_EXCERPTED TEXT_
Stuck between an intransigent Israel and wavering Arab powers, the Palestinians, divided within, are struggling to take their fight forward
In June 1967, after winning the Six-Day War, Israeli Defence Minister Gen. Moshe Dayan announced standing before the Wailing Wall in the Old City of Jerusalem, ‘We have returned to our holy places… and we shall never leave them.” Since the war, Israel has made several peace agreements with Arab countries as well as the Palestinians and held many more rounds of dialogues, but what Dayan said has been its de facto policy when it came to territories. The only territorial concession Israel made was with Egypt when it returned the Sinai Peninsula as part of the 1978 and 1979 agreements. In other deals, Israel has recognised Palestinian self-rule and committed itself to the two-state solution, but stopped short of making actual land concessions. The agreement Israel reached with the United Arab Emirates (UAE) earlier this month, under the mediation of U.S. President Donald Trump, reinforces this Israeli approach of ‘peace without giving up land’.

The UAE has offered political and diplomatic recognition to Israel, in return for Israel’s decision to halt a plan to annex Jewish settlements in the occupied West Bank, not for any actual territorial compromise. Fifty-three years after the June War, Israel still controls the West Bank, Gaza (through a blockade), East Jerusalem and the Golan Heights.

Roots of the conflict
This leaves the Palestinians in a difficult spot. If more Arab countries are ready to make peace with Israel without addressing the question of occupation, the Palestinians, already weak and divided, will be left with themselves in their quest for freedom and sovereignty.

The roots of the conflict in modern times can be traced back to the Jewish immigrations (aliyah) into historical Palestine, the land between the Jordan River in the east and the Mediterranean Sea on the west, in the late 19th century. Faced with persecution in Europe and elsewhere, Jews started migrating to Jerusalem and its surrounding areas, which were part of the Ottoman Empire. By the onset of the First World War, Palestine had a sizeable Jewish population. To ensure the support of the global Jewry in the war efforts against the Ottomans, the British reached out to the Zionists. In November 1917, British Foreign Secretary Arthur Balfour wrote a letter to Lord Rothschild, a leader of the British Jewish community, in which he stated that the His Majesty’s Government backed “the establishment in Palestine of a national home for the Jewish people”. The letter came to be known as the Balfour Declaration, which Arab historian Rashid Khalidi called “the first declaration of war on Palestinians”. Though the declaration, the British, for the first time officially recognised the Zionist claim for the establishment of Israel inside Palestine.

_LISTED RECORDS_
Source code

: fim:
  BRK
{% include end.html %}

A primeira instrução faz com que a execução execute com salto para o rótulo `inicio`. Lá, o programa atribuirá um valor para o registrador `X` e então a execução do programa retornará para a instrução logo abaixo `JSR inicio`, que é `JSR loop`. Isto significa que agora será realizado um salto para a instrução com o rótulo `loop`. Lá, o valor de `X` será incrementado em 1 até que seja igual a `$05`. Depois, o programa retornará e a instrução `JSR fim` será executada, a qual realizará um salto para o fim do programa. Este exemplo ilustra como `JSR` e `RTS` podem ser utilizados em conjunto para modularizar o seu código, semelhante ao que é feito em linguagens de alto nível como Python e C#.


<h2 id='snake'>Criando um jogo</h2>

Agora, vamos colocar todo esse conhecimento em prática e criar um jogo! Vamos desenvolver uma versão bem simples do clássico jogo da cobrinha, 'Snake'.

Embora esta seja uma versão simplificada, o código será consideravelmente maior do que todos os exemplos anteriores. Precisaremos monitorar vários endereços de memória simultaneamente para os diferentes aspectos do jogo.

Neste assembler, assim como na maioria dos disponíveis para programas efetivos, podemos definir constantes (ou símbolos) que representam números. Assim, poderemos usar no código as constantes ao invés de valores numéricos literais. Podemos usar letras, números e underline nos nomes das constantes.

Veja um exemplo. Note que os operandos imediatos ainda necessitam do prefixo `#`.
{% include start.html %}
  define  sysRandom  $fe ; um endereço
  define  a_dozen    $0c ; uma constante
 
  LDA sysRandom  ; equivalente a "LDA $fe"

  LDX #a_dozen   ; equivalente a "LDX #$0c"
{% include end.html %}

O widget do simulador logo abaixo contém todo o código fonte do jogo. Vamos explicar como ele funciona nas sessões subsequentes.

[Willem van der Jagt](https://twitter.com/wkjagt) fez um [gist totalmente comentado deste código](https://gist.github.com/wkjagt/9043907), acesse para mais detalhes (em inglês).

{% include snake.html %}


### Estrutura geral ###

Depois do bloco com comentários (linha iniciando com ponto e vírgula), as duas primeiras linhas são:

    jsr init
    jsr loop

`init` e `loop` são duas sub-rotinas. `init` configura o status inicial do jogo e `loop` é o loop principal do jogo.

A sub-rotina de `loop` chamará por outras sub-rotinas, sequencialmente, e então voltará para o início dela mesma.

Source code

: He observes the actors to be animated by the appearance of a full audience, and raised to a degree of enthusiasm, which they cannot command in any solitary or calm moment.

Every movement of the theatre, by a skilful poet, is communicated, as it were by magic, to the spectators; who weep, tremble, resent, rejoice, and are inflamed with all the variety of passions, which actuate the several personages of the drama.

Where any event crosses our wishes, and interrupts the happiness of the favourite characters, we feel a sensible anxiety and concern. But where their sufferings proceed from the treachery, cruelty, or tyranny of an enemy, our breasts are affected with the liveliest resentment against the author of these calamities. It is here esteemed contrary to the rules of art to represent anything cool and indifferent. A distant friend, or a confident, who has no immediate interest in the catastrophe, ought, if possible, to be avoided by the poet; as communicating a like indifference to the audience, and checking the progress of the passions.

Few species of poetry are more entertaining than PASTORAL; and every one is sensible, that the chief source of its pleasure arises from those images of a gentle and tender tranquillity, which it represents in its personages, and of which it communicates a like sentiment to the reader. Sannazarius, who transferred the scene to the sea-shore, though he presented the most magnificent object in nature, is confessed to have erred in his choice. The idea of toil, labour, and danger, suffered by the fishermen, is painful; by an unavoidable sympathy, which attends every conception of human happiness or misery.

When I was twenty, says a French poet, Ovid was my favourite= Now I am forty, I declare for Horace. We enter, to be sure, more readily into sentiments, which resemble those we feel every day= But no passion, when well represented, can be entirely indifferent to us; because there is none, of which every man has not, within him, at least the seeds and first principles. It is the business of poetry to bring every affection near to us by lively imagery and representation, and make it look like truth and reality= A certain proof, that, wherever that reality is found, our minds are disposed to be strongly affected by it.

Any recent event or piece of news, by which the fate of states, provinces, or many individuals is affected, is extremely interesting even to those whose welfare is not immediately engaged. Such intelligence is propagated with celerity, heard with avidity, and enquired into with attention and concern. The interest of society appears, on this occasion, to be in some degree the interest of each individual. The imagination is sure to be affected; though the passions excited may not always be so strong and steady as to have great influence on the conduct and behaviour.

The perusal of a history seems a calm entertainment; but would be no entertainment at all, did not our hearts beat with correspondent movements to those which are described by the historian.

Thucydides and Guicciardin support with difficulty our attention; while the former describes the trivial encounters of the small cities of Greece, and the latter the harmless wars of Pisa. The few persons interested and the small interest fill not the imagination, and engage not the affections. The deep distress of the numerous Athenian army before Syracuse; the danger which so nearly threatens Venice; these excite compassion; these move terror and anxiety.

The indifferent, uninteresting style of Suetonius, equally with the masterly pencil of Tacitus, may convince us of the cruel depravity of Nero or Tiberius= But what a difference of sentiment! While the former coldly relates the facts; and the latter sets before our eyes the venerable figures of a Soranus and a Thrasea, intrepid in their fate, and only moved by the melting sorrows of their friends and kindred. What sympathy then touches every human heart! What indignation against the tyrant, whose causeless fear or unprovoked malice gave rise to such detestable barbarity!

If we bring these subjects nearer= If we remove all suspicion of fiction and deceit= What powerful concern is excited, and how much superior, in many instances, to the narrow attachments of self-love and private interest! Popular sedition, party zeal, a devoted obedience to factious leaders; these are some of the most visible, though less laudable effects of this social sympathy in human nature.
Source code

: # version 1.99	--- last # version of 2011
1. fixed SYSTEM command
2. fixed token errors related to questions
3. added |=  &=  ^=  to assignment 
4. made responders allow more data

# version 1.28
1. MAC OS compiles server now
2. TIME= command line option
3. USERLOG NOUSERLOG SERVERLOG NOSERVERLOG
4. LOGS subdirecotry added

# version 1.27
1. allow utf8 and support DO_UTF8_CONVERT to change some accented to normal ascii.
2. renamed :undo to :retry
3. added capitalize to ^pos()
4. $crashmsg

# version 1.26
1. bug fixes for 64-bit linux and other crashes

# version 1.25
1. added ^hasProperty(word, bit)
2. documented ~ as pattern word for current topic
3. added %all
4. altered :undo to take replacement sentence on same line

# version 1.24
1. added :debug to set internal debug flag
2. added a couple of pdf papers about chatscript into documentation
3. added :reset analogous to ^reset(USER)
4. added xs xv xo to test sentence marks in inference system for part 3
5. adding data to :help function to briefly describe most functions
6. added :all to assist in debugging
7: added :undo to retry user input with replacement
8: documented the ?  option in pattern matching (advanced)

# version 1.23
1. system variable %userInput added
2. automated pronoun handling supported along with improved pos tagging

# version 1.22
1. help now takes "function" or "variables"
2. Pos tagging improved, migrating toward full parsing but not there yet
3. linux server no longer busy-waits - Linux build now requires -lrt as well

_TASK LIST_
1 > From the passage on the Israeli-Palestinian conflict, pull out the part that begins at the words "The UAE has" and stops after the words "the Golan Heights.", copied word for word.
2 > Translate this sentence from the passage on the Israeli-Palestinian conflict into Spanish: "By the onset of the First World War, Palestine had a sizeable Jewish population."

_ANSWERS FOR THE EXERCISE_
1 >
The UAE has offered political and diplomatic recognition to Israel, in return for Israel’s decision to halt a plan to annex Jewish settlements in the occupied West Bank, not for any actual territorial compromise. Fifty-three years after the June War, Israel still controls the West Bank, Gaza (through a blockade), East Jerusalem and the Golan Heights.

2 > Al comienzo de la Primera Guerra Mundial, Palestina tenía una población judía considerable.